_GIVEN INSTRUCTION_: Display every line in the records below that contains the string "Ranunculus", matching its capitalization exactly.

_DATA TO PROCESS_:
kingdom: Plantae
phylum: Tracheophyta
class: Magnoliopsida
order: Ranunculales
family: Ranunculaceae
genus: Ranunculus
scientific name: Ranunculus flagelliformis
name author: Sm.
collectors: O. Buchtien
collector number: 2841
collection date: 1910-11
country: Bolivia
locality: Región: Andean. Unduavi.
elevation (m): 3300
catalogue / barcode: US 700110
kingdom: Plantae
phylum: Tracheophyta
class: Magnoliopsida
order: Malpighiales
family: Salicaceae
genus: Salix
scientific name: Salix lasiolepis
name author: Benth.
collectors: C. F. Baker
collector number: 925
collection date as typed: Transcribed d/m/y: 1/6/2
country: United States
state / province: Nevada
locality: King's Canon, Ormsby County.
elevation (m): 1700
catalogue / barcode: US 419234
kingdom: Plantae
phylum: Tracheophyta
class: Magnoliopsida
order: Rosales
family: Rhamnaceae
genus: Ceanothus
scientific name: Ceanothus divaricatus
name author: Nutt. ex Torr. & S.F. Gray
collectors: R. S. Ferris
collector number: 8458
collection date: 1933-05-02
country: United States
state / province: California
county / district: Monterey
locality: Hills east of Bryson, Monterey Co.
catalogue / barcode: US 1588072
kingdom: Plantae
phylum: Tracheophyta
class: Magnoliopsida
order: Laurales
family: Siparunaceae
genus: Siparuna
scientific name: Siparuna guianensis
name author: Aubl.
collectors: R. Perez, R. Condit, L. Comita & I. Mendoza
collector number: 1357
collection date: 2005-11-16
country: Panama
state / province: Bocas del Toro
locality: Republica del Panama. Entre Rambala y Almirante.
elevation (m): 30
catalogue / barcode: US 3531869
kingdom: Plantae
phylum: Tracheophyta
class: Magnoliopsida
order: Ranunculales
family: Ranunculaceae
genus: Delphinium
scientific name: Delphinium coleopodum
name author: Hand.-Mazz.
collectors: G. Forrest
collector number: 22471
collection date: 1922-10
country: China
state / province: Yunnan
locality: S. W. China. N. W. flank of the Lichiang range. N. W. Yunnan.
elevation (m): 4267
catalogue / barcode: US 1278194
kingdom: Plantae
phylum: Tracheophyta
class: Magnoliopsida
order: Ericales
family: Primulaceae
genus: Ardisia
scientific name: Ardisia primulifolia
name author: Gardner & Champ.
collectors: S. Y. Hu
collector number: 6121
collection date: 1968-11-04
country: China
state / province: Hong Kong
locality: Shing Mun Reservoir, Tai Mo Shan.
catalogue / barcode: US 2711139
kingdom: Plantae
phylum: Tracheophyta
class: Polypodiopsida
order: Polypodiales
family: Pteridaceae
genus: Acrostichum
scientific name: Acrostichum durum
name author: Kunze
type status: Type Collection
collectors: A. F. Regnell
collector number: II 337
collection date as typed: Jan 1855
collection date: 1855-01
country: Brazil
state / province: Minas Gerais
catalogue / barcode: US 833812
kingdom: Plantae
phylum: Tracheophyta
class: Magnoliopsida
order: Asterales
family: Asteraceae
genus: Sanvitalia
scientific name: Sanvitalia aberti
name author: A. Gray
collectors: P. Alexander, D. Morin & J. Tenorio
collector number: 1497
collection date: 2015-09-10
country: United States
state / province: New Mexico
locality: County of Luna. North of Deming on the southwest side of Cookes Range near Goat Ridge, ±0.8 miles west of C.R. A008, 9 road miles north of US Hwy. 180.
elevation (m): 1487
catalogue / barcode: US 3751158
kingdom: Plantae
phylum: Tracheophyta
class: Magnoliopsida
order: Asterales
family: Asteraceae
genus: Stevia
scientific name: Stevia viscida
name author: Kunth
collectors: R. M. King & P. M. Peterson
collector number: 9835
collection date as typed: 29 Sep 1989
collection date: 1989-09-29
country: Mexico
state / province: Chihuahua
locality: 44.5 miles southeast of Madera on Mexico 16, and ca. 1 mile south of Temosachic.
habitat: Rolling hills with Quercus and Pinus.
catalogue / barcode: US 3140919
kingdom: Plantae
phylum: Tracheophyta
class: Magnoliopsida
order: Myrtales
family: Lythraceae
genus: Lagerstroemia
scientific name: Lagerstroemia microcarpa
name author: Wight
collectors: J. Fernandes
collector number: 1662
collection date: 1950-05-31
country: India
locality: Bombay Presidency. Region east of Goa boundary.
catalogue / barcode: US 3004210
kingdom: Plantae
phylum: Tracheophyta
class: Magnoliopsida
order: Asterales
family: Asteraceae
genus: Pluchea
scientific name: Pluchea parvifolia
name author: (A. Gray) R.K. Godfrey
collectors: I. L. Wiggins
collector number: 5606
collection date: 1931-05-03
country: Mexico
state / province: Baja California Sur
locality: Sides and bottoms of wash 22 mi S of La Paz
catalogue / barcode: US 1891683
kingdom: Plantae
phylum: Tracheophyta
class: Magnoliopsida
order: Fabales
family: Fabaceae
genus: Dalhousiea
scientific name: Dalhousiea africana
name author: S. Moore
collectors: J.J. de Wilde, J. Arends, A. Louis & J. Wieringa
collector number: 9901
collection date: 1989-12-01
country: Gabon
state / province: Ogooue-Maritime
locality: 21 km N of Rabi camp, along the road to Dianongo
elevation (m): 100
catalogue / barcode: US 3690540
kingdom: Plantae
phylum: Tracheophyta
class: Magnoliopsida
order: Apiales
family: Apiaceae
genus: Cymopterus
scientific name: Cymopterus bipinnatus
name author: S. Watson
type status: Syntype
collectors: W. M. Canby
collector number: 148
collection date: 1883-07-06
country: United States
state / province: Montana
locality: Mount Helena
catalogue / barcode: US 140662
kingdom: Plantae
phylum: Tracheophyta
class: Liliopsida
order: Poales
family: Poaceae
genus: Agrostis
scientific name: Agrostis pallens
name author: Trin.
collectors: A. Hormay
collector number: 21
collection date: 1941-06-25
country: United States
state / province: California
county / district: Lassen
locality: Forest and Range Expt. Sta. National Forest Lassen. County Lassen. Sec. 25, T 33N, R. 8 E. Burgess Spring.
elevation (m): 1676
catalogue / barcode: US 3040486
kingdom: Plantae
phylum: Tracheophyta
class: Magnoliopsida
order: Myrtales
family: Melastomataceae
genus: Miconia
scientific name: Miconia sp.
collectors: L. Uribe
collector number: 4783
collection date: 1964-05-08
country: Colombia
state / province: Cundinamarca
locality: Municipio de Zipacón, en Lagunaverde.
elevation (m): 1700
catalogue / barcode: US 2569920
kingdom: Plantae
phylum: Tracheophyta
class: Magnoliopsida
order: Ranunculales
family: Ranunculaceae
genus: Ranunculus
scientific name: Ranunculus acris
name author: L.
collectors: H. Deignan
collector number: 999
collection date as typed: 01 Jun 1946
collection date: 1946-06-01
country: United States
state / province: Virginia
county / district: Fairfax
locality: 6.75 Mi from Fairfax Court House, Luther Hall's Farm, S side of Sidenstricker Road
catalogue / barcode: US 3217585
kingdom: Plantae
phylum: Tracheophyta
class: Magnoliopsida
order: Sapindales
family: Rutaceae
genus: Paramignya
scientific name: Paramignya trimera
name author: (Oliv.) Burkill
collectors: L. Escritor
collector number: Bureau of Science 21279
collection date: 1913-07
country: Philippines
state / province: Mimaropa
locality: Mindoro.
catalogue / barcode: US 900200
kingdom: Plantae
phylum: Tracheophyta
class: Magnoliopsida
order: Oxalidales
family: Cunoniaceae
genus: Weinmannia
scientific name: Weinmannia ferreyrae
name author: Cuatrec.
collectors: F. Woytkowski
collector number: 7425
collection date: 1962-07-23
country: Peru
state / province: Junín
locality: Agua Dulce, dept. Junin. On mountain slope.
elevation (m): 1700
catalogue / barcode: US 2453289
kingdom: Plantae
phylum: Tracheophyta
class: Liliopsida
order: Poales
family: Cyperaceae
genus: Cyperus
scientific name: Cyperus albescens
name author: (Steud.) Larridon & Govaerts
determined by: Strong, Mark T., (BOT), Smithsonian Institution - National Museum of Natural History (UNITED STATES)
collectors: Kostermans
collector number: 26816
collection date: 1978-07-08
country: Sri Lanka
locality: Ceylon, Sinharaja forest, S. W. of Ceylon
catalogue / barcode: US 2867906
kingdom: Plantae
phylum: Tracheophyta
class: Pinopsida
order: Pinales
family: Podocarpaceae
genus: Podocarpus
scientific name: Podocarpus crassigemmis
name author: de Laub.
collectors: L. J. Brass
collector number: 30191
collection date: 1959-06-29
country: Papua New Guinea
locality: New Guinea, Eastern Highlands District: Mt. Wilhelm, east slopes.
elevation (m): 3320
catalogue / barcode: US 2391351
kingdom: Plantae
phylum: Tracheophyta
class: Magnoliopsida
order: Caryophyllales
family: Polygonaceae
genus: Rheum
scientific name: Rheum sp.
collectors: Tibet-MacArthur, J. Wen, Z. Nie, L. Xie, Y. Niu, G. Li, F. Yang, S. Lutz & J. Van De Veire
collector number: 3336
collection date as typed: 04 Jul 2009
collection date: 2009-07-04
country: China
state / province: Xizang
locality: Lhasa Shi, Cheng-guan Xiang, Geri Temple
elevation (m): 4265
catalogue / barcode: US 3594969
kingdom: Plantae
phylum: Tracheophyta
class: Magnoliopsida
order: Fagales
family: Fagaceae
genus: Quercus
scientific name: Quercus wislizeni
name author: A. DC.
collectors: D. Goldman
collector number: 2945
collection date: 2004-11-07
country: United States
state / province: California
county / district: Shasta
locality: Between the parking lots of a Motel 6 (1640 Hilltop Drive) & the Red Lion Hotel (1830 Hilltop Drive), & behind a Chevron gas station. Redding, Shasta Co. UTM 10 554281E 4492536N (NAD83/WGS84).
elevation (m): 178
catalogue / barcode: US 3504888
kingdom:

_WRITTEN SOLUTION_:
genus: Ranunculus
scientific name: Ranunculus flagelliformis
genus: Ranunculus
scientific name: Ranunculus acris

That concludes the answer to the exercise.